Penicillin continues to have good coverage against GABHS and remains the first-line recommended treatment: either penicillin V 500 mg twice daily or 250 mg four times daily for 10 days; however, if compliance is unlikely, a one time dose of 1.2 units of benzathine penicillin can be given. Alternatives to penicillin include the second-generation oral cephalosporins for 4 to 6 days or a macrolide (eg, erythromycin for 10 days, or azithromycin for 5 days). However, there are now macrolide-resistant GABHS strains; thus, culture and sensitivity is recommended when clinical failure is suspected.15 Symptom management for both viral and GABHS pharyngitis should focus on reducing throat pain through the use of fluids, acetaminophen, and nonsteroidal anti-inflammatories.18 A short trial of oral glucocorticoids may be helpful in reducing the pain and swelling associated with severe pharyngitis.19
Acute Bronchitis
Acute bronchitis is defined as an ARI in which cough, regardless of phlegm production, is the predominant symptom and has persisted for less than 3 weeks. Acute bronchitis is usually viral in origin (influenza A and B, adenovirus, rhinovirus, corona virus, respiratory syncytial virus); however, Bordetella pertussis, Mycoplasma pneumoniae, and Chlamydia pneumoniae are associated with 5% to 10% of the cases of acute bronchitis in adults.20
The diagnosis of acute bronchitis should only be given after pneumonia, acute, asthma, or exacerbation of chronic obstructive pulmonary disease has been ruled out.20, 21 Although sputum analyses and viral cultures are not recommended in patients with acute bronchitis, clinicians should be alert to the possibility of infection with B pertussis (whooping cough) and test for B pertussis whenever patients present with cough for 2 or more weeks along with symptoms of typical pertussis (eg, paroxysmal cough, post-tussive vomiting, or inspiratory whooping sound)21 or earlier during community outbreaks or when patients present with symptoms suggestive of the catarrhal stage (eg, fever, malaise, cough). Treatment for B pertussis infections is described elsewhere.15, 22
In the absence of confirmed pertussis, antibiotics are not recommended for the treatment for acute bronchitis. Instead, clinicians should focus on reassuring patients that bronchitis is a viral illness that usually resolves spontaneously in 2 weeks.

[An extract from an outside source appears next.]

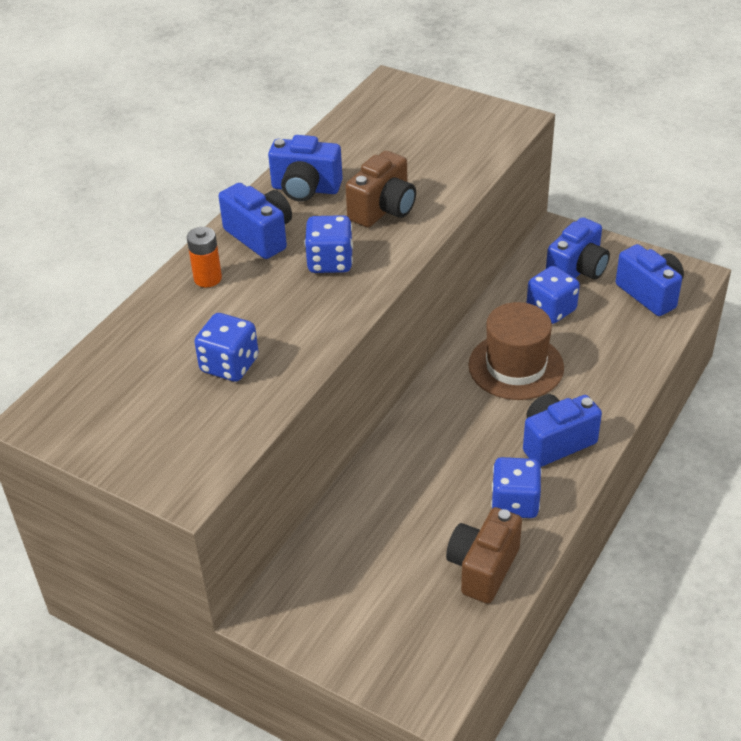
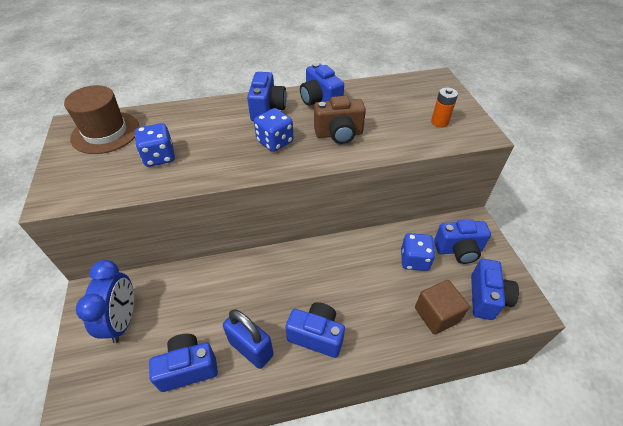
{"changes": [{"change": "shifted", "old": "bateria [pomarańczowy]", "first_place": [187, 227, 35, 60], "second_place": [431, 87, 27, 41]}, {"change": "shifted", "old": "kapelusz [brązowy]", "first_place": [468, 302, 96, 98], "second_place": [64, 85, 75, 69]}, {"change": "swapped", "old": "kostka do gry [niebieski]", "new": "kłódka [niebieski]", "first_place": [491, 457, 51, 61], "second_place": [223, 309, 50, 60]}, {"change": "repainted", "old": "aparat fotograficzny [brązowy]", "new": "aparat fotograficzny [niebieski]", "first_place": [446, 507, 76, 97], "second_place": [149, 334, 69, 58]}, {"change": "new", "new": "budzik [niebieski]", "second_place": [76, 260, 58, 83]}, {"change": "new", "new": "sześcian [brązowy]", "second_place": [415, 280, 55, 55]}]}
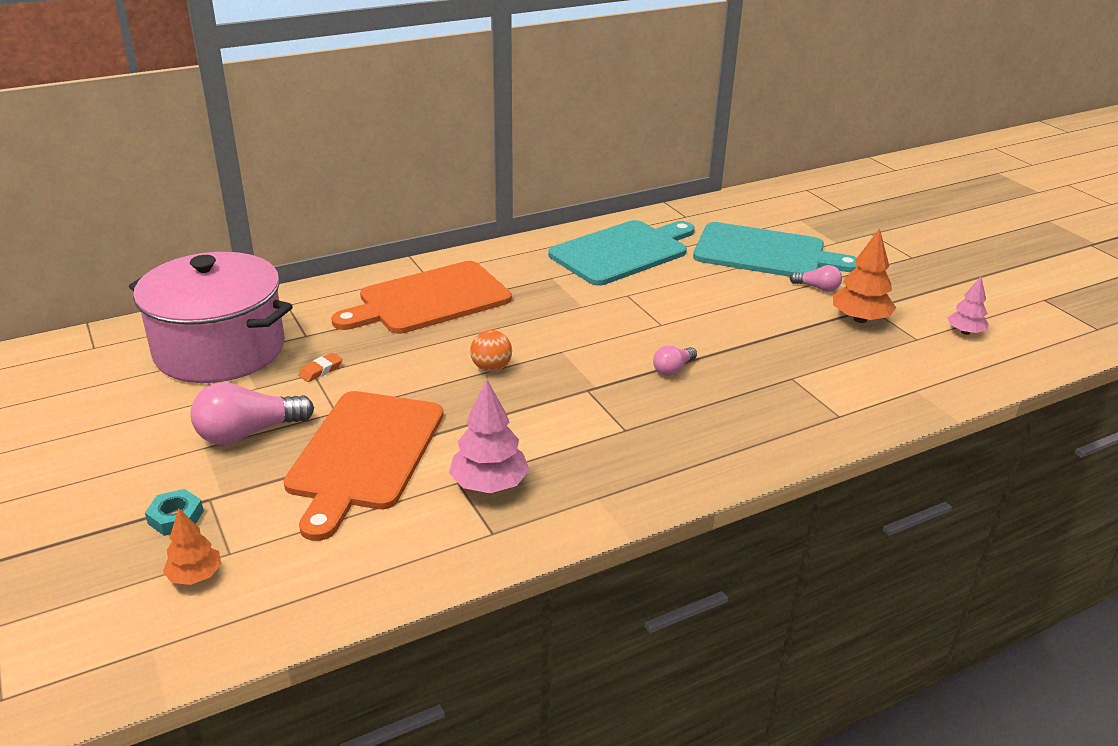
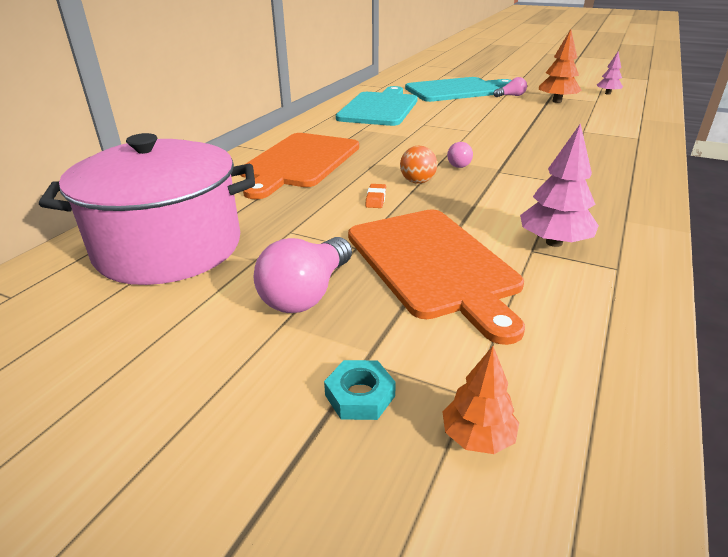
{"changes": [{"change": "shifted", "old": "żarówka [różowy]", "first_place": [653, 346, 44, 30], "second_place": [447, 142, 26, 26]}, {"change": "shifted", "old": "gumka do mazania [pomarańczowy]", "first_place": [298, 353, 44, 29], "second_place": [365, 184, 21, 24]}]}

Patients should also be advised to be evaluated for a persistent (>2 weeks) cough or a cough illness associated with extreme lethargy, anorexia, difficulty breathing, or cyanosis. Unfortunately, research efforts have yet to identify the best way to decrease cough. Inhaled and oral β2-agonists (eg, albuterol) may be of some help in cases of acute bronchitis when airflow obstruction and wheezing are present but are not helpful for routine use.21 Antitussive agents (eg, codeine, dextromethorphan) have not been well studied in patients with acute bronchitis but are associated with mixed results in patients experiencing cough from the common cold. Thus, a short trial of antitussive agents for cough associated with acute bronchitis is reasonable; however, expectorants and mucolytic agents (eg, guaifenesin) were shown to be of no benefit in patients experiencing cough from acute bronchitis and are not recommended for use in routine practice.23
Conclusion
In general, ARIs are viral infections that do not routinely warrant antibiotic therapy. Previous studies have documented that antibiotics are often prescribed inappropriately for patients with viral ARIs. Primary care clinicians need to be familiar with current, evidence-based guidelines for ARIs that promote judicious antibiotic prescribing. In addition, they should keep in mind that inappropriate antibiotic prescribing for ARIs is associated with increased antimicrobial resistance and that withholding antibiotic prescriptions for ARIs does not decrease patient satisfaction.
Footnotes
In conjunction with national ethical standards, this author reports no relationships with business or industry that represent a conflict of interest.